[SELECTED TEXT]
===
Review the solution with subject matter experts. When reviewing your solution, document any new risks, ideas, or goals that are mentioned, and as necessary incorporate these into a refined final solution.
- Tip: Set two expectations for evaluation teams: 'anyone can refute anything as long as they can back up their arguments' and 'as soon as the best idea is identified, it wins'. The ability to dispute anything (with justification) makes sure errors in the solution are caught and it can really help to reduce bias. As soon as a best idea becomes clear to the group, you should move inferior ideas aside.
- Tip: If your first solution review exposes a lot of risks, ideas and goals, update your draft solution and review it again with the subject matter experts with a focus on where you have updated the solution based on their feedback.
And lastly, where there is high complexity and uncertainty with the proposed solution - design and run a statistical trial to measure the effects of the solution.
- Note: Although there are many ways to conduct trials, our preferred method is to run the status quo systems and processes in parallel with improved systems and processes (A & B). This approach eliminates time-based bias that can occur in sequential trials (A then B). Our trials engine was designed to allow either approach, as some changes are too expensive and complex to run in parallel.
- Note: As trial design and execution is a very complex subject, I am not going to focus on it in this article. To keep this article focused, I will provide a description of our integrated trials engine and an example of a real trial that we ran.

What are the key features and components of our integrated statistical trials engine?

For the trials engine that we built into the DMS, we landed on the following features. Directly after this description, I will provide an example of how these features were used to conduct a real world trial that was proposed by a Behavioral Insights Group.
===
[SOURCE INFORMATION]
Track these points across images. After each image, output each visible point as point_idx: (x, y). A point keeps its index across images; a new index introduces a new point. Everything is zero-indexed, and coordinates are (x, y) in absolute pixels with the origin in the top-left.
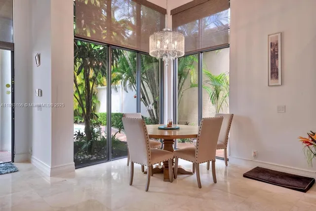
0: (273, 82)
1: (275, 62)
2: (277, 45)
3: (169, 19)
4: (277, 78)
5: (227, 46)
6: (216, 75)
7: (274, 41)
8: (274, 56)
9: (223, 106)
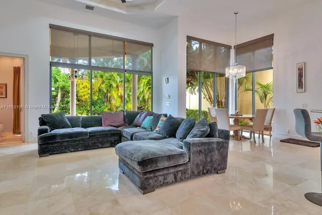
0: (300, 90)
1: (301, 79)
2: (302, 69)
3: (233, 52)
4: (302, 88)
5: (272, 68)
6: (264, 83)
7: (301, 67)
8: (300, 76)
9: (270, 104)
===
[EXERCISE PROMPT] In the passage on reviewing solutions and running trials, what does running the status quo and improved systems in parallel eliminate?

[SOLVED PROBLEM] It eliminates the time-based bias that can occur in sequential trials.